(PASSAGE PROVIDED)

Effects of dietary vitamin supplementation and semen collection frequency on reproductive performance and semen quality in boars.
Audet, I., Bérubé, N., Bailey, J.L., Laforest, J.P., Matte, J.J. (2009). Effects of dietary vitamin supplementation and semen collection frequency on reproductive performance and semen quality in boars., 87(6), 1960-1970. http://dx.doi.org/10.2527/jas.2008-1714
The present study was undertaken to assess the relevance of increasing the daily provision of dietary vitamins on vitamin metabolic status and semen characteristics of boars under controlled and commercial conditions as well as to evaluate the efficiency of this vitamin supplement to allow boars to cope with intensive semen collection frequency. In the first experiment, 39 boars were allocated to 2 dietary treatments, a basal diet (control) and the basal diet supplemented with extra fat- and water-soluble vitamins (Vit). Within each treatment, boars were submitted to 2 regimens of semen collection frequency: 3 times per 2 wk (3/2) and 3 times per week (3/1) over a 12-wk period. Afterwards, all boars were intensively collected (daily) for 2 wk. A resting period of 4 wk followed, and all boars were collected 2 times per week. Thereafter, collection frequencies were reversed, and the same procedure was followed until the end of the intensive collection period. A second experiment was conducted in commercial conditions at a commercial stud, and 252 boars were randomly allocated to the control and Vit dietary treatments. All boars were collected 2 times per week over a 6-mo period. Classical measurements of ejaculate and sperm quality were assessed, and blood samples were collected throughout both experiments to quantify vitamin concentrations. In the first experiment, vitamin concentrations in blood and seminal plasma increased in Vit boars (P < 0.05); however, vitamin concentrations were not affected by collection frequency (P > 0.14). The Vit supplement did not affect sperm production or sperm quality (P > 0.28), although semen volume increased during the 12-wk periods for Vit boars (P < 0.05). The 3/1 boars produced fewer doses per ejaculate than 3/2 boars (P < 0.01); however, the cumulative sperm production for the 12-wk periods increased by 19% in 3/1 boars compared with 3/2 boars. In the second experiment, blood plasma concentrations of vitamin B(9) were greater (P < 0.01) in Vit than control boars. The vitamin supplement did not increase sperm production of boars (P > 0.61). In conclusion, dietary supplements of fat- and water-soluble vitamins increase the amount of vitamins available for the animal, and the collection frequencies had no effect on vitamin status. Moreover, in spite of an effect on the ejaculate volume, the dietary supplement of extra vitamins had no effect on sperm production or quality.

(End PASSAGE PROVIDED)

WORK TO COMPLETE:
1 > According to the boar semen abstract, by what percentage did cumulative sperm production over the 12-week periods increase in boars collected 3 times per week compared with those collected 3 times per 2 weeks?
2 > List every author named in the citation of the boar semen abstract.

(DATASET RECORDS)

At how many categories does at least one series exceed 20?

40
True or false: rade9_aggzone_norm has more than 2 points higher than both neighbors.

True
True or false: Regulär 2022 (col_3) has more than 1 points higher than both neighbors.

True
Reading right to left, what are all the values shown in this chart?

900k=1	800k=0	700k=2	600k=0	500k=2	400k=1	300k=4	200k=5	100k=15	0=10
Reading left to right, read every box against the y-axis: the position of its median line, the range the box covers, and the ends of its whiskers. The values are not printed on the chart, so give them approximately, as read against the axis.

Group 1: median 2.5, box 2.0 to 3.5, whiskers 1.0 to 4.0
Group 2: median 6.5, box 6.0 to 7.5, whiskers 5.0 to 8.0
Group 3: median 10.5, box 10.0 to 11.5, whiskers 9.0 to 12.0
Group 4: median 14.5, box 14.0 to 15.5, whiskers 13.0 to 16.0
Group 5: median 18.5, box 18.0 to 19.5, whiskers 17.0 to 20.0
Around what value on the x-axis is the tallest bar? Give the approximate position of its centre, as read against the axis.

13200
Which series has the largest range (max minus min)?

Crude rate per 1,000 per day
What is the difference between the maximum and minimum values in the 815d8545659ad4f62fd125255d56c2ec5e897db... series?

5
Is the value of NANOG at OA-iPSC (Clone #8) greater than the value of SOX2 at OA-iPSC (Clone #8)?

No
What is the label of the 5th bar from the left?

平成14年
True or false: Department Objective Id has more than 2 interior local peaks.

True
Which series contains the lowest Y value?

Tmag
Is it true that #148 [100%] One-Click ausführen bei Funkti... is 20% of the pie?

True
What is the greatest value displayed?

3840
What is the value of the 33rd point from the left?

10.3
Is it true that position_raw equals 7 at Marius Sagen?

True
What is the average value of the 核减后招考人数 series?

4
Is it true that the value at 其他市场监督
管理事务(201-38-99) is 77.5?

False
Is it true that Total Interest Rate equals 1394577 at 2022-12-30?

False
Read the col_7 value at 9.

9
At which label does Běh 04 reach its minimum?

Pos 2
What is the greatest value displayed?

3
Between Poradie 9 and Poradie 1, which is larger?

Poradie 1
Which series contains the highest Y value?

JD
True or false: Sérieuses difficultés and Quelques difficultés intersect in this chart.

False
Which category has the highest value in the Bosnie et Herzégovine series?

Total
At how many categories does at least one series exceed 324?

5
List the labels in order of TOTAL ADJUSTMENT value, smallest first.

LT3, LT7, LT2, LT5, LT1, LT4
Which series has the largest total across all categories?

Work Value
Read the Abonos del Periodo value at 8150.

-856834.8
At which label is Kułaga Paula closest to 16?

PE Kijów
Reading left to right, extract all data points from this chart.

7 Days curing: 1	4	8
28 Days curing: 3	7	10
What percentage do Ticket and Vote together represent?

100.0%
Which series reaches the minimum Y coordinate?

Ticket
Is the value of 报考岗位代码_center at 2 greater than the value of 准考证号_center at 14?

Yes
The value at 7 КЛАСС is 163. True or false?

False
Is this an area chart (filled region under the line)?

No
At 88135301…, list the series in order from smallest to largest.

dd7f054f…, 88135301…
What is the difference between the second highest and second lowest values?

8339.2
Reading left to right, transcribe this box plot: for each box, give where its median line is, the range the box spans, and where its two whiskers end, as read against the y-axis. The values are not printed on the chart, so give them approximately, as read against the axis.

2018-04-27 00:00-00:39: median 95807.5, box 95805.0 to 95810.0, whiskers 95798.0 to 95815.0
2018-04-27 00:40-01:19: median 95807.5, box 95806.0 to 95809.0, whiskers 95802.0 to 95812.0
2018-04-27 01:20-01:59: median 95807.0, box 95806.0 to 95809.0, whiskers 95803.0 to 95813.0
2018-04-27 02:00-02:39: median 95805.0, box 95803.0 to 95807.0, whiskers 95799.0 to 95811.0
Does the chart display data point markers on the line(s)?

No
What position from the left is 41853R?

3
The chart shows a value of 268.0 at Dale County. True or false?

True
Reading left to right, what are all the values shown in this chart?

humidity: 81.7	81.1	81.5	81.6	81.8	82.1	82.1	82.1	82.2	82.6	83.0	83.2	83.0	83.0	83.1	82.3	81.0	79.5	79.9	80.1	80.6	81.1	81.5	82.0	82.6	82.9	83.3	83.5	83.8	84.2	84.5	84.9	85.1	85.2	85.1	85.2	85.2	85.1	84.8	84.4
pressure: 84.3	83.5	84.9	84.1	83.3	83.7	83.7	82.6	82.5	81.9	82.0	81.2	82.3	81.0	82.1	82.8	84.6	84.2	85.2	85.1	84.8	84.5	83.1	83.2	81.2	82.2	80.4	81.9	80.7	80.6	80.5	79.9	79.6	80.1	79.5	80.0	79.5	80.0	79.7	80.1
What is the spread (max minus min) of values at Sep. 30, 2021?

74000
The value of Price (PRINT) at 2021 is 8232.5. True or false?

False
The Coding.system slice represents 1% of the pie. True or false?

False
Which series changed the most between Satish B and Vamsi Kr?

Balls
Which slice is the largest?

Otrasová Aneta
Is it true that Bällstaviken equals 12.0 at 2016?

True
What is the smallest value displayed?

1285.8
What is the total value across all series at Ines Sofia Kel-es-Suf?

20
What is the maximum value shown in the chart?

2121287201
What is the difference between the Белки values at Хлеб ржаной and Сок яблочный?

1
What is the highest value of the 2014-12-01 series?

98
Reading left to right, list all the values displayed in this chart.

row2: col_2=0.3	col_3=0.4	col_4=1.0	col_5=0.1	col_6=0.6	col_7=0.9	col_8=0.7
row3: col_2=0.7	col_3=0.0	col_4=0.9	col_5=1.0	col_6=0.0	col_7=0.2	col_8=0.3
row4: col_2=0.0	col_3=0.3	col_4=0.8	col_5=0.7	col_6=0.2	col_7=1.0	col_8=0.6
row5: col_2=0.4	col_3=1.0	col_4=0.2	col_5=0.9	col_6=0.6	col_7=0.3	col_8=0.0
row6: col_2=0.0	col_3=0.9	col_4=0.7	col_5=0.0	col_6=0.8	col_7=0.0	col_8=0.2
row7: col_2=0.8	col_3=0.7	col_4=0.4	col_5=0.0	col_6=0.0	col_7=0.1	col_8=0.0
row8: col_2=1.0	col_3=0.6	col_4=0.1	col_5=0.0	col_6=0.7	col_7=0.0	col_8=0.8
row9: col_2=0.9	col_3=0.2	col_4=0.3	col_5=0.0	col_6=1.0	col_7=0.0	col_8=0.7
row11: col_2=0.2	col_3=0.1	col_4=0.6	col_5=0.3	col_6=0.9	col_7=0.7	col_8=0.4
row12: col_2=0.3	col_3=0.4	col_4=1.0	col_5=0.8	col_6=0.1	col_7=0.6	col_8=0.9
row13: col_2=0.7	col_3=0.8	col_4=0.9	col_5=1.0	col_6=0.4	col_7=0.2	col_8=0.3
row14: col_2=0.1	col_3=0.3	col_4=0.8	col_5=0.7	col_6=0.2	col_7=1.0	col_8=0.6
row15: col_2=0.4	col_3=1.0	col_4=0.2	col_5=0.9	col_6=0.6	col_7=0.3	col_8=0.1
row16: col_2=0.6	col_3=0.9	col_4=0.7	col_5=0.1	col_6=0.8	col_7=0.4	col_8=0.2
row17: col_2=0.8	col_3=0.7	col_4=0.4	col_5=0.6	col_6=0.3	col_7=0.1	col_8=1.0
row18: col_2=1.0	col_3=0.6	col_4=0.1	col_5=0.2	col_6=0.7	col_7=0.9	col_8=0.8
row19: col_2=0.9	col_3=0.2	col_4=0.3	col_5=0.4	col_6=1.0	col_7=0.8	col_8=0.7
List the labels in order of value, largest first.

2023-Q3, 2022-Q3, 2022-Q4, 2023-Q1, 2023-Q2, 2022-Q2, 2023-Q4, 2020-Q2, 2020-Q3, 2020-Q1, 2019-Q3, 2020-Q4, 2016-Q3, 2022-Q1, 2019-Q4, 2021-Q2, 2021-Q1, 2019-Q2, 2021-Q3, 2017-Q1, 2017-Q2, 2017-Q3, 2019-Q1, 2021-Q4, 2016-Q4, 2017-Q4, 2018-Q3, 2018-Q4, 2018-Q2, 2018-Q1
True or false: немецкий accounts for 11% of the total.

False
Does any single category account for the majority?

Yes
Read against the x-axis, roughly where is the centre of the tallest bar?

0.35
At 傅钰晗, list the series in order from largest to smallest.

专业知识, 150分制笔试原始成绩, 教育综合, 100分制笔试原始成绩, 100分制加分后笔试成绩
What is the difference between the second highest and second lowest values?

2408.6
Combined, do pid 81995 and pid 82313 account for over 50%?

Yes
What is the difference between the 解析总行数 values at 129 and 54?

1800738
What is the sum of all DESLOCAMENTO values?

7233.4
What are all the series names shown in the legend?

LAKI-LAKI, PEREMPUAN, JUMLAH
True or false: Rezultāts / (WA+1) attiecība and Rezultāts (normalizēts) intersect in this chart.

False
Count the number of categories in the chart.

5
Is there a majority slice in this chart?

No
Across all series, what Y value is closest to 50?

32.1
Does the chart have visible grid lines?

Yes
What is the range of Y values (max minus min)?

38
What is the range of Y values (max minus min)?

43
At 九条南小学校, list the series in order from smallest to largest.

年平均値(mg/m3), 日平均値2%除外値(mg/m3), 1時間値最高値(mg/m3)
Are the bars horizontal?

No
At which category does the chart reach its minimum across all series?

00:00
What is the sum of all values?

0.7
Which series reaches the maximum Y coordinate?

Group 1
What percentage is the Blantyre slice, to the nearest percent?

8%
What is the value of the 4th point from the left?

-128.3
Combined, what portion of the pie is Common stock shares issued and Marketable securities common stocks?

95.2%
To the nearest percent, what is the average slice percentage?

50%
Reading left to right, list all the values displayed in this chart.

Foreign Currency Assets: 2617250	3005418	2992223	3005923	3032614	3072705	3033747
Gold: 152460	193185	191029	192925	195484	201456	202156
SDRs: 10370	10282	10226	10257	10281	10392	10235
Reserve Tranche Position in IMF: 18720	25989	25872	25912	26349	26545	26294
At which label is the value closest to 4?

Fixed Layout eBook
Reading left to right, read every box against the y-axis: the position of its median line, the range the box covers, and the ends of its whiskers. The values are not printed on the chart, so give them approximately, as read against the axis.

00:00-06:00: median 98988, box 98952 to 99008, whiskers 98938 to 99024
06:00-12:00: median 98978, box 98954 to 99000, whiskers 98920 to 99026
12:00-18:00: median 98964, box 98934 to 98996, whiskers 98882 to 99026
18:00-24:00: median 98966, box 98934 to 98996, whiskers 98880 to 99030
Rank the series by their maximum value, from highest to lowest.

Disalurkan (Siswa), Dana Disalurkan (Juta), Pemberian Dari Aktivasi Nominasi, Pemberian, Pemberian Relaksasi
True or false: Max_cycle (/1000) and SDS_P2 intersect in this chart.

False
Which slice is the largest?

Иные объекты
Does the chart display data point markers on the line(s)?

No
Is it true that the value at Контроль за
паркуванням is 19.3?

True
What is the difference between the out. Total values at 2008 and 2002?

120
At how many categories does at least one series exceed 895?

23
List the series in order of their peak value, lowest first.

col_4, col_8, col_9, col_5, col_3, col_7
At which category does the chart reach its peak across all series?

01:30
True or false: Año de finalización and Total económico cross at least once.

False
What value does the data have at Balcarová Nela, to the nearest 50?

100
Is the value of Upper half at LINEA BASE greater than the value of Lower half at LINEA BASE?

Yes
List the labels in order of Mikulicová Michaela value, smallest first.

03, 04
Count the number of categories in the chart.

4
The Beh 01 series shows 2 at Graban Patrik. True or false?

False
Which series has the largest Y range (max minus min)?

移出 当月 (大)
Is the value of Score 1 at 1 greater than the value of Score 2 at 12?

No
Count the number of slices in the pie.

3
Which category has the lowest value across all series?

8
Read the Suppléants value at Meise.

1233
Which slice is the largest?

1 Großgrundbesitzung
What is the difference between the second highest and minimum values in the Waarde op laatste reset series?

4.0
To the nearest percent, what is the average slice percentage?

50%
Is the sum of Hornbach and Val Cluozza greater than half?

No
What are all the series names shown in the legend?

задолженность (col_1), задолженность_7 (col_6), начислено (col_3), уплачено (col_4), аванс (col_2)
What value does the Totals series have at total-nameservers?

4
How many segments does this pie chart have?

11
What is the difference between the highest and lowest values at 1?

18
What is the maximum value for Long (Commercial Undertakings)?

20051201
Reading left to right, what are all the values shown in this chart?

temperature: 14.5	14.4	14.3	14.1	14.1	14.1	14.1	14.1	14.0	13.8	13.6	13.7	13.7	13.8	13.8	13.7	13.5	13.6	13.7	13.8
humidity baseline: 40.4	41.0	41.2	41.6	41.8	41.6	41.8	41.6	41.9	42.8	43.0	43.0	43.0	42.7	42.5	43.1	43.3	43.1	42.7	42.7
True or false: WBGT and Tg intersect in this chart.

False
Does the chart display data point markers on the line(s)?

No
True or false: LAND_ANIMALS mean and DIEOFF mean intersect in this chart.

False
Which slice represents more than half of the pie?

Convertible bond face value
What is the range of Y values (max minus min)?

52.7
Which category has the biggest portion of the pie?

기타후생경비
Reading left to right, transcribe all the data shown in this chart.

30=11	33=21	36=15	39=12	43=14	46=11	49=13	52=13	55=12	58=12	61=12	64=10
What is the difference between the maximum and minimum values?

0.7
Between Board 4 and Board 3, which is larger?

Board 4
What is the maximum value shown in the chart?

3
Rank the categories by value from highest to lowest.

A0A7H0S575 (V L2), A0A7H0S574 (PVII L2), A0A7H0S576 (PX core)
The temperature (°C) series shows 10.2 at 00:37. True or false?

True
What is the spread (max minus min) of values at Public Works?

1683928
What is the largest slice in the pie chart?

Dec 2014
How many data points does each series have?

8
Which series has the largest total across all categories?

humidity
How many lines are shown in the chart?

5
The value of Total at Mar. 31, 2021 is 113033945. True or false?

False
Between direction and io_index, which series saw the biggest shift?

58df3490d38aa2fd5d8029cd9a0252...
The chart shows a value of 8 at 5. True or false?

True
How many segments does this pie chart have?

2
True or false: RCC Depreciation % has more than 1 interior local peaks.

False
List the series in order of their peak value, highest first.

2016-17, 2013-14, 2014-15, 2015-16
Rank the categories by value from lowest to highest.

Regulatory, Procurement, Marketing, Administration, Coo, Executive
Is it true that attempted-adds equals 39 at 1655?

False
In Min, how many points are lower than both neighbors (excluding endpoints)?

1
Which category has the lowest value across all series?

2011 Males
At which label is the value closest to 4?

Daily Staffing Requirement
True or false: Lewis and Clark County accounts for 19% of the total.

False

(End DATASET RECORDS)

RESPONSES TO THE EXERCISE:
1 > 19%

2 > Audet, I.; Bérubé, N.; Bailey, J.L.; Laforest, J.P.; Matte, J.J.